• _Task to complete_:
Reproduce the items verbatim, from their beginning through the line containing "Arbeitsgruppe.", with both ends included.

------ Entries provided ------

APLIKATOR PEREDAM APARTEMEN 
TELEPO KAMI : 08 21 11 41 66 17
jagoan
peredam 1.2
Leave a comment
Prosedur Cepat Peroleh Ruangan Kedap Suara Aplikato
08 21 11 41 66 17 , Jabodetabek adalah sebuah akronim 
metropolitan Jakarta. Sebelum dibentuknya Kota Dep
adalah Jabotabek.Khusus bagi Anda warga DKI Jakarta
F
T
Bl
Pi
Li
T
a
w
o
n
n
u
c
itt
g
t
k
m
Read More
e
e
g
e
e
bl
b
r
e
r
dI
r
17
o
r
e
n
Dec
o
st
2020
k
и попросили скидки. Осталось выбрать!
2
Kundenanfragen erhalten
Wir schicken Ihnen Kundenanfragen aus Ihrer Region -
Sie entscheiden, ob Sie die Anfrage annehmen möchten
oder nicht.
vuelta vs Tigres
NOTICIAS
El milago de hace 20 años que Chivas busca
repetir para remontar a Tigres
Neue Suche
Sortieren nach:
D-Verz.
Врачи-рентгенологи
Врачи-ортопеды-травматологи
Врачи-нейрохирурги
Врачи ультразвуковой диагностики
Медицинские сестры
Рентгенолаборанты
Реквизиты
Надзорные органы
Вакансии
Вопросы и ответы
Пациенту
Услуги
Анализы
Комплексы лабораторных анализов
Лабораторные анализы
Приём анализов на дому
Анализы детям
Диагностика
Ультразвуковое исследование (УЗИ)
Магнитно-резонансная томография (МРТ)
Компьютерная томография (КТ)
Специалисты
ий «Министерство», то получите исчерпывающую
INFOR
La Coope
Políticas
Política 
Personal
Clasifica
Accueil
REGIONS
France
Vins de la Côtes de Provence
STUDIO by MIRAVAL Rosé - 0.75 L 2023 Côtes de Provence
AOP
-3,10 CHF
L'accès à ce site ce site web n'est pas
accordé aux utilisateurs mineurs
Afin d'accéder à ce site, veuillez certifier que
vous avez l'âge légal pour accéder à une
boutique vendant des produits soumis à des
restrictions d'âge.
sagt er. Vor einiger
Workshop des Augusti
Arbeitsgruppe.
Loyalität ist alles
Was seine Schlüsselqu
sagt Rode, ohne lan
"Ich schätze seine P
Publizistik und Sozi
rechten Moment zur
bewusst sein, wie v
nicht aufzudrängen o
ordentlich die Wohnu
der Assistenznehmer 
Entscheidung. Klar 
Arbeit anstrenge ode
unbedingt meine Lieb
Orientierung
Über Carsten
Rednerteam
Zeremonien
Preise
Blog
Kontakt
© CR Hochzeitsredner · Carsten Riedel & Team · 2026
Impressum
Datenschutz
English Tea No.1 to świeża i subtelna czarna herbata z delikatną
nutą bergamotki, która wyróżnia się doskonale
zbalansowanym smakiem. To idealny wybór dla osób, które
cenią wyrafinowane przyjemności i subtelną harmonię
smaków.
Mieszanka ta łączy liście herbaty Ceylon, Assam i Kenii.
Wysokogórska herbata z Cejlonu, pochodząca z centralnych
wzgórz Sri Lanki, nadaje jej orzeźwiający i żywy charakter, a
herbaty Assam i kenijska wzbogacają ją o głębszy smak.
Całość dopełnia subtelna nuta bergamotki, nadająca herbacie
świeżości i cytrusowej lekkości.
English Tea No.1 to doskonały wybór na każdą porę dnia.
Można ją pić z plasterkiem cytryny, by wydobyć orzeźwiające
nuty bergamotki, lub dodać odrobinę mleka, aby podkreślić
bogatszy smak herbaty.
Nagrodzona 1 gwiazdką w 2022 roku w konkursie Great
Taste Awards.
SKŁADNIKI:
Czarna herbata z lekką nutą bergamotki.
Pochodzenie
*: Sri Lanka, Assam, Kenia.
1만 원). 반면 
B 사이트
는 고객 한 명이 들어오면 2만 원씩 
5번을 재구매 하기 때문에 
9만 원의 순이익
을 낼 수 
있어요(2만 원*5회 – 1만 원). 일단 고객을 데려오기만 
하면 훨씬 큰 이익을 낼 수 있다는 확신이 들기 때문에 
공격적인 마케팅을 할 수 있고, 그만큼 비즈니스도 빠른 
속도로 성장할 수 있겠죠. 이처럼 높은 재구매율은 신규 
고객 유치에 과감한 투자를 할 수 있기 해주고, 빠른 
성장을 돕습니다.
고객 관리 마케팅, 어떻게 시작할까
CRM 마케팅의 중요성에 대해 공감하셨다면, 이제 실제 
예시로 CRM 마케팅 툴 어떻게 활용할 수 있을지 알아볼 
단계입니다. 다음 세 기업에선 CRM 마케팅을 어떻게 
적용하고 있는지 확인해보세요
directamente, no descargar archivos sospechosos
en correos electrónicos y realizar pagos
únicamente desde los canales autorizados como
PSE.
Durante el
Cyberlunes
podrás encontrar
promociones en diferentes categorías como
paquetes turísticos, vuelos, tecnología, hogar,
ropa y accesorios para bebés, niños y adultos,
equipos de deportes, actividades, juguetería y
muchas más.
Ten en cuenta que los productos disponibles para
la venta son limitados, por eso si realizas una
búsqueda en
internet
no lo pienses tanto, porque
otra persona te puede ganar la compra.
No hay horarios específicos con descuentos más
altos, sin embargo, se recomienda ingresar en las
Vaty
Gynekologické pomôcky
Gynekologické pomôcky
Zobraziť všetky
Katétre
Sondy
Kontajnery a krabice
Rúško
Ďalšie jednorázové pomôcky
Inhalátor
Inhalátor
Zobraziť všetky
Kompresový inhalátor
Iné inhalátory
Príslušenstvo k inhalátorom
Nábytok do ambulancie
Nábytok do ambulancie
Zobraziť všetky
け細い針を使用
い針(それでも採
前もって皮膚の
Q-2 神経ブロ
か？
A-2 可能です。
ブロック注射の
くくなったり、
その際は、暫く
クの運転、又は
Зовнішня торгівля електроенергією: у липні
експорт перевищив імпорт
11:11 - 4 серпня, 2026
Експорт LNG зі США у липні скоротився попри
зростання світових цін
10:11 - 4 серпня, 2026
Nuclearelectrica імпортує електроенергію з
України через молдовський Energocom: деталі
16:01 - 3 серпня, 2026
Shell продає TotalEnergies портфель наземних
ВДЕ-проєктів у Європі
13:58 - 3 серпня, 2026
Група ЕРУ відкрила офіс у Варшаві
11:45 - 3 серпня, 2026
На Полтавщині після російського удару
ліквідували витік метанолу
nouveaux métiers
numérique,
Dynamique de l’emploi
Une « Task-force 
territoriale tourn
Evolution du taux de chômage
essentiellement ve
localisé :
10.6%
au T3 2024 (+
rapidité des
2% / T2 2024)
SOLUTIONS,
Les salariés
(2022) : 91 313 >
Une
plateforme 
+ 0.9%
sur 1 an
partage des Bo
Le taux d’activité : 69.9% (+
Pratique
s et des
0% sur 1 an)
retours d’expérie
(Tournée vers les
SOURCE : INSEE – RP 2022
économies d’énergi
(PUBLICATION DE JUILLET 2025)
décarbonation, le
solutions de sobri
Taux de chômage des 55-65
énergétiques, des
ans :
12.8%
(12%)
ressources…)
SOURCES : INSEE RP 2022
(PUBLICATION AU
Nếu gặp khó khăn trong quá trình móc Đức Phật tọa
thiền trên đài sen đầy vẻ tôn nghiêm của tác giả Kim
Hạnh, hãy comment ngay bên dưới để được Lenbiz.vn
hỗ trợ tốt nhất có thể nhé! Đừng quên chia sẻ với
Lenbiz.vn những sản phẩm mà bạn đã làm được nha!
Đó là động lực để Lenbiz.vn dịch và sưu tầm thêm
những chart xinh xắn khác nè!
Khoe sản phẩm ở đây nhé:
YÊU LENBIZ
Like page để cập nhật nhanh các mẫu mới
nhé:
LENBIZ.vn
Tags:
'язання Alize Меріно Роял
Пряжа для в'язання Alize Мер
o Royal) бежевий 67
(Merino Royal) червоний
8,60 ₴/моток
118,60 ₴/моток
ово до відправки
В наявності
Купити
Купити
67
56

------

• _The answer_:
APLIKATOR PEREDAM APARTEMEN 
TELEPO KAMI : 08 21 11 41 66 17
jagoan
peredam 1.2
Leave a comment
Prosedur Cepat Peroleh Ruangan Kedap Suara Aplikato
08 21 11 41 66 17 , Jabodetabek adalah sebuah akronim 
metropolitan Jakarta. Sebelum dibentuknya Kota Dep
adalah Jabotabek.Khusus bagi Anda warga DKI Jakarta
F
T
Bl
Pi
Li
T
a
w
o
n
n
u
c
itt
g
t
k
m
Read More
e
e
g
e
e
bl
b
r
e
r
dI
r
17
o
r
e
n
Dec
o
st
2020
k
и попросили скидки. Осталось выбрать!
2
Kundenanfragen erhalten
Wir schicken Ihnen Kundenanfragen aus Ihrer Region -
Sie entscheiden, ob Sie die Anfrage annehmen möchten
oder nicht.
vuelta vs Tigres
NOTICIAS
El milago de hace 20 años que Chivas busca
repetir para remontar a Tigres
Neue Suche
Sortieren nach:
D-Verz.
Врачи-рентгенологи
Врачи-ортопеды-травматологи
Врачи-нейрохирурги
Врачи ультразвуковой диагностики
Медицинские сестры
Рентгенолаборанты
Реквизиты
Надзорные органы
Вакансии
Вопросы и ответы
Пациенту
Услуги
Анализы
Комплексы лабораторных анализов
Лабораторные анализы
Приём анализов на дому
Анализы детям
Диагностика
Ультразвуковое исследование (УЗИ)
Магнитно-резонансная томография (МРТ)
Компьютерная томография (КТ)
Специалисты
ий «Министерство», то получите исчерпывающую
INFOR
La Coope
Políticas
Política 
Personal
Clasifica
Accueil
REGIONS
France
Vins de la Côtes de Provence
STUDIO by MIRAVAL Rosé - 0.75 L 2023 Côtes de Provence
AOP
-3,10 CHF
L'accès à ce site ce site web n'est pas
accordé aux utilisateurs mineurs
Afin d'accéder à ce site, veuillez certifier que
vous avez l'âge légal pour accéder à une
boutique vendant des produits soumis à des
restrictions d'âge.
sagt er. Vor einiger
Workshop des Augusti
Arbeitsgruppe.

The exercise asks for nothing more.